We could probably make an AI that bakes in the sort of assumptions where it can easily generalize what it learns to fourier space representations of the same data, but then it probably wouldn't be good at generalizing the same sorts of things we are good at generalizing.

My point (hypothesis really) is that the ability to "generalize in general" is a fiction. We can't do it either. But the sort of things we can generalize are exactly the sort that tend to occur in nature anyway so we don't notice the blind spot in what we can't do because it never comes up.

One of my favourite examples of games that are hard to train an AI on is The Legend of Zelda for NES. Many other games of the NES era have (at least in the short term) a goal function which almost perfectly corresponds to some simple memory value such as score or x-position.

Not Zelda. That game is highly nonlinear and its measurable goals (triforce pieces) are long-term objectives that take a lot of gameplay to obtain. As far as I’m aware, no AI has been able to make even modest progress without any prior knowledge of the game itself.

Yet many humans can successfully play and complete the first dungeon without any outside help. While completing the full game is a challenge that takes dedication, many people achieved it long before having access to the internet and its spoiler resources.

So why is this?

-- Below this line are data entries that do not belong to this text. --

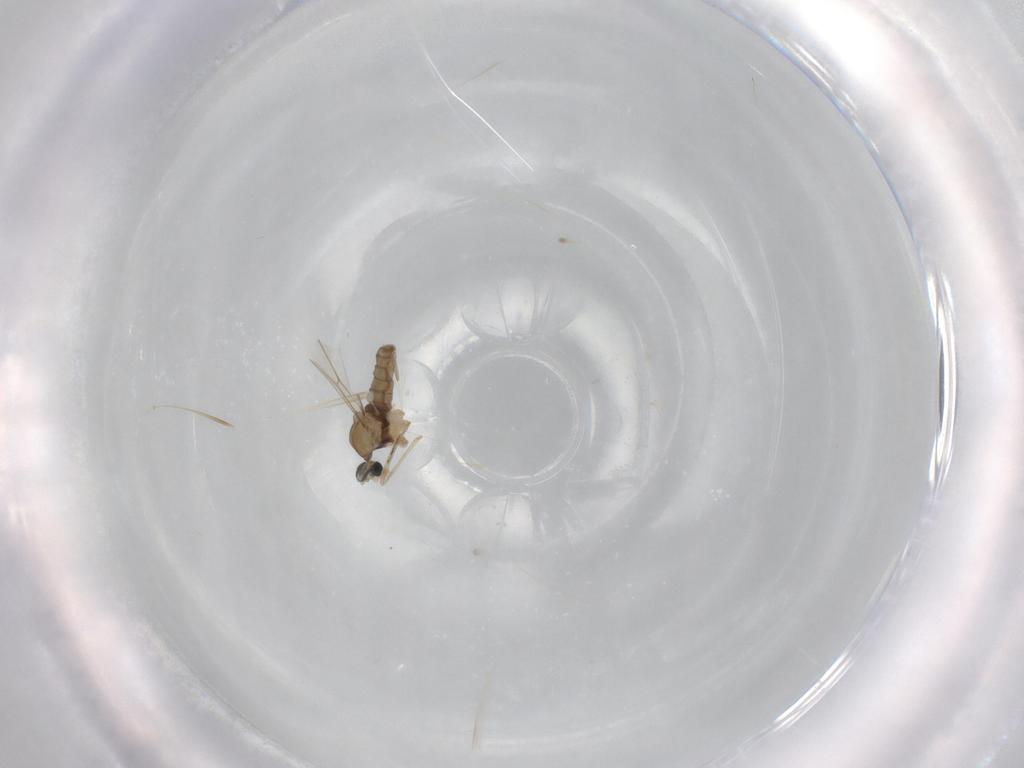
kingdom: Animalia
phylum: Arthropoda
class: Insecta
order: Diptera
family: Cecidomyiidae
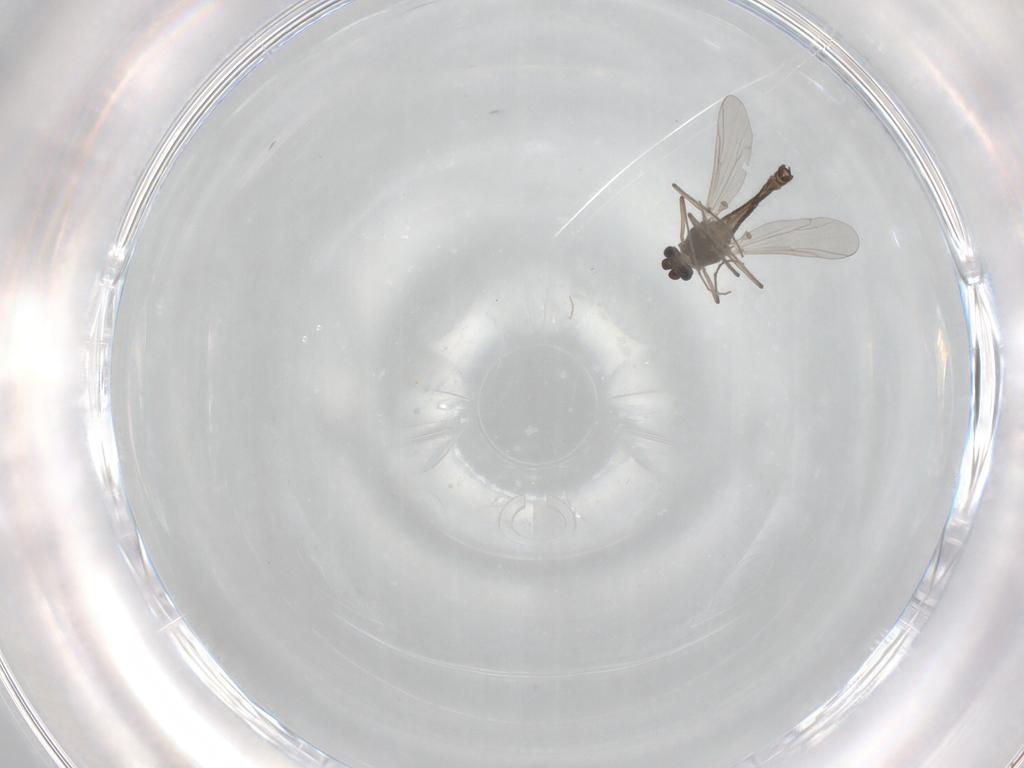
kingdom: Animalia
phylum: Arthropoda
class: Insecta
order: Diptera
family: Chironomidae
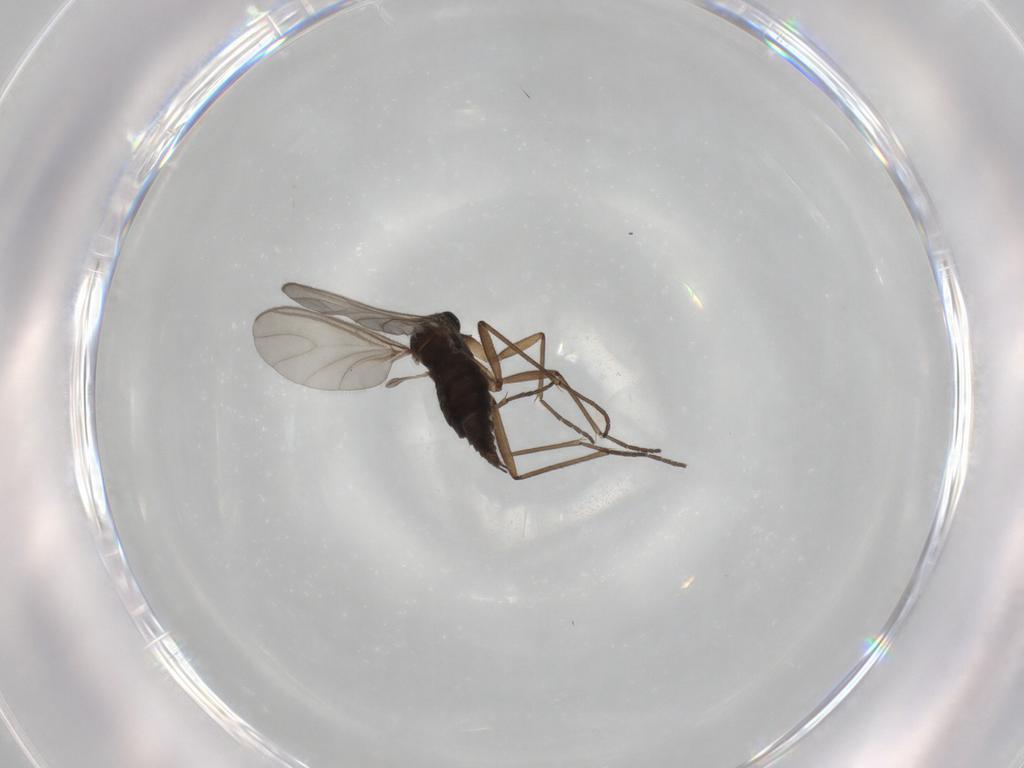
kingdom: Animalia
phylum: Arthropoda
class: Insecta
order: Diptera
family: Sciaridae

Why are humans so much better at Zelda than AIs? I believe that transfer knowledge has a lot to do with it. For starters, Link is approximately human (technically Hylian, but they are considered a race of humans, not a separate species) which means his method of sensing and interacting with his world will be instantly familiar to humans. He’s not at all like an earthworm or an insect in that regard.

Secondly, many of the objects Link interacts with are familiar to most modern humans today: swords, shields, keys, arrows, money, bombs, boomerangs, a ladder, a raft, a letter, a bottle of medicine, etc. Since these objects in-game have real world analogues, players will already understand their function without having to figure it out. Even the triforce itself functions similarly to a jigsaw puzzle, making it obvious what the player’s final objective should be. Furthermore, many players would be familiar with the tropes of heroic myths from many cultures which the Zelda plot closely adheres to (undertake a quest of personal growth, defeat the nemesis, rescue the princess).

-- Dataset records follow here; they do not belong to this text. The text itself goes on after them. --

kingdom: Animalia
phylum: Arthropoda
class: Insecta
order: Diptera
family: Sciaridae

All of this cultural knowledge is something we take for granted when we sit down to play Zelda for the first time. We’re able to transfer it to the game without any effort whatsoever, something I have yet to witness an AI achieve (train an AI on a general cultural corpus containing all of the background cultural information above and get it to transfer that knowledge into gameplay as effectively as an unspoiled Zelda beginner).

As for the Fourier transform, I don’t know. I do know that the Legend of Zelda has been successfully completed while playing entirely blindfolded. Of course, this wasn’t with Fourier transformed sound, though since the blindfolded run relies on sound cues I imagine a player could adjust to the Fourier transformed sound effects.